Since N_1,0(u) is zero everywhere, the first term becomes 0/0 and is defined to be zero. Therefore, only the second term has impact on the result. Since N_2,0(u) is 1 on [0,0.3), N_1,1(u) is 1 - (10/3)u on [0,0.3).

Next, let us compute all N_i,2(u)'s. Since p = 2, we have n = m - p - 1 = 6. The following table contains all N_i,2(u)'s:

*Basis Function*	*Range*	*Equation*
N_0,2(u)	[0, 0.3)	(1 - (10/3)u)²
N_1,2(u)	[0, 0.3)	(20/3)(u - (8/3)u²)
N_1,2(u)	[0.3, 0.5)	2.5(1 - 2u)²
N_2,2(u)	[0, 0.3)	(20/3)u²
N_2,2(u)	[0.3, 0.5)	-3.75 + 25u - 35u²
N_3,2(u)	[0.3, 0.5)	(5u - 1.5)²
N_3,2(u)	[0.5, 0.6)	(6 - 10u)²
N_4,2(u)	[0.5, 0.6)	20(-2 + 7u - 6u²)
N_4,2(u)	[0.6, 1)	5(1 - u)²
N_5,2(u)	[0.5, 0.6)	12.5(2u - 1)²
N_5,2(u)	[0.6, 1)	2.5(-4 + 11.5u - 7.5u²)
N_6,2(u)	[0.6, 1)	2.5(9 - 30u + 25u²)

The following figure shows all basis functions of degree 2.

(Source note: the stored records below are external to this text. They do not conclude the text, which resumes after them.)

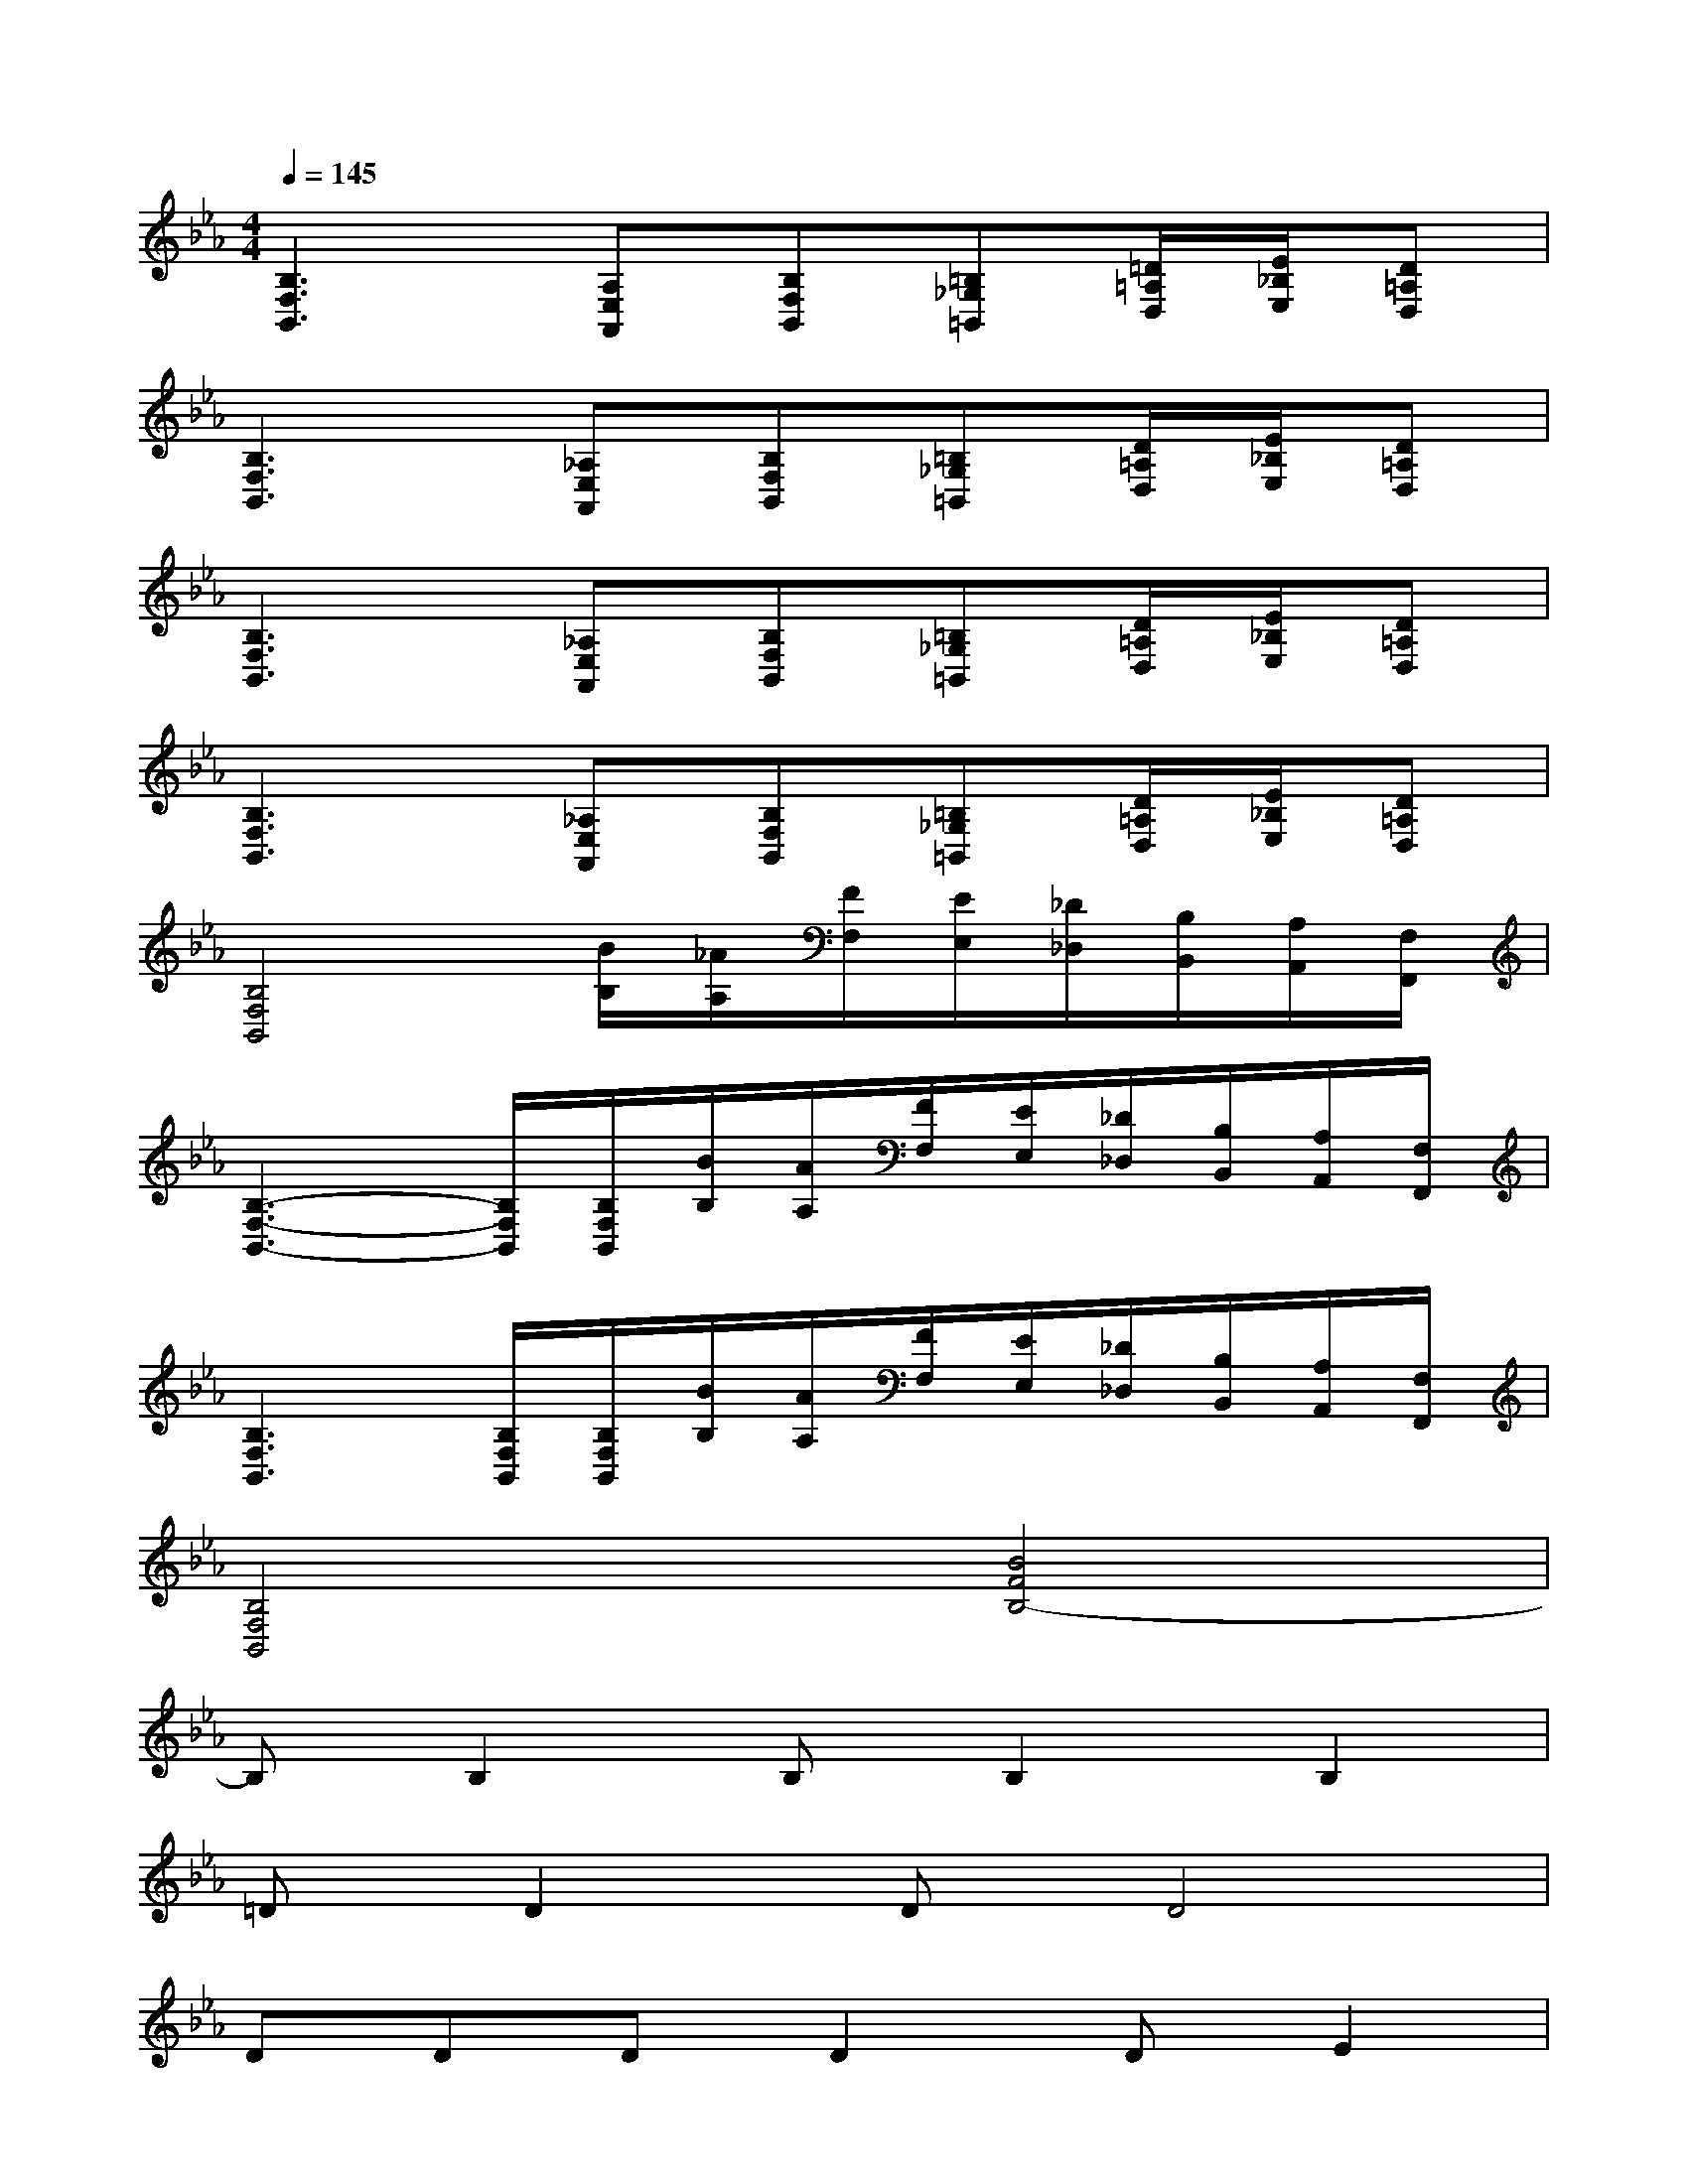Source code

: X:1
T:
M:4/4
L:1/8
Q:1/4=145
K:Eb%3flats
V:1
[B,3F,3B,,3][A,E,A,,][B,F,B,,][=B,_G,=B,,][=D/2=A,/2D,/2][E/2_B,/2E,/2][D=A,D,]|
[B,3F,3B,,3][_A,E,A,,][B,F,B,,][=B,_G,=B,,][D/2=A,/2D,/2][E/2_B,/2E,/2][D=A,D,]|
[B,3F,3B,,3][_A,E,A,,][B,F,B,,][=B,_G,=B,,][D/2=A,/2D,/2][E/2_B,/2E,/2][D=A,D,]|
[B,3F,3B,,3][_A,E,A,,][B,F,B,,][=B,_G,=B,,][D/2=A,/2D,/2][E/2_B,/2E,/2][D=A,D,]|
[B,4F,4B,,4][B/2B,/2][_A/2A,/2][F/2F,/2][E/2E,/2][_D/2_D,/2][B,/2B,,/2][A,/2A,,/2][F,/2F,,/2]|
[B,3-F,3-B,,3-][B,/2F,/2B,,/2][B,/2F,/2B,,/2][B/2B,/2][A/2A,/2][F/2F,/2][E/2E,/2][_D/2_D,/2][B,/2B,,/2][A,/2A,,/2][F,/2F,,/2]|
[B,3F,3B,,3][B,/2F,/2B,,/2][B,/2F,/2B,,/2][B/2B,/2][A/2A,/2][F/2F,/2][E/2E,/2][_D/2_D,/2][B,/2B,,/2][A,/2A,,/2][F,/2F,,/2]|
[B,4F,4B,,4][B4F4B,4-]|
B,B,2B,B,2B,2|
=DD2DD4|
DDDD2DE2|
D8|
B,B,2B,B,2B,2|
DD2DD4|
DD2DD2E2|
D8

Let us pick a typical computation as an example, say N_3,2(u). The expression for computing it is

N_3,2(u) = (u - u₃) / (u₅ - u₃) N_3,1(u) + (u₆ - u) / (u₆ - u₄) N_4,1(u)

Plugging in u₃ = 0.3, u₄ = u₅ = 0.5 and u₆ = 0.6 yields

N_3,2(u) = (5u - 1.5) N_3,1(u) + (6 - 10u) N_4,1(u)

Since N_3,1(u) is non-zero on [0.3, 0.5) and is equal to 5u - 1.5, the first term, (5u - 1.5)², is the non-zero part of N_3,2(u) on [0.3, 0.5). Since N_4,1(u) is non-zero on [0.5, 0.6) and is equal to 6 - 10u, the second term, (6 - 10u)², is the non-zero part of N_3,2(u) on [0.5, 0.6).

Let us investigate the continuity issues at knot 0.5(2). Since its multiplicity is 2 and the degree of these basis functions is 2, basis function N_3,2(u) is C⁰ continuous at 0.5(2). This is why N_3,2(u) has a sharp angle at 0.5(2). For knots not at the two ends, say 0.3, C¹ continuity is maintained since all of them are simple.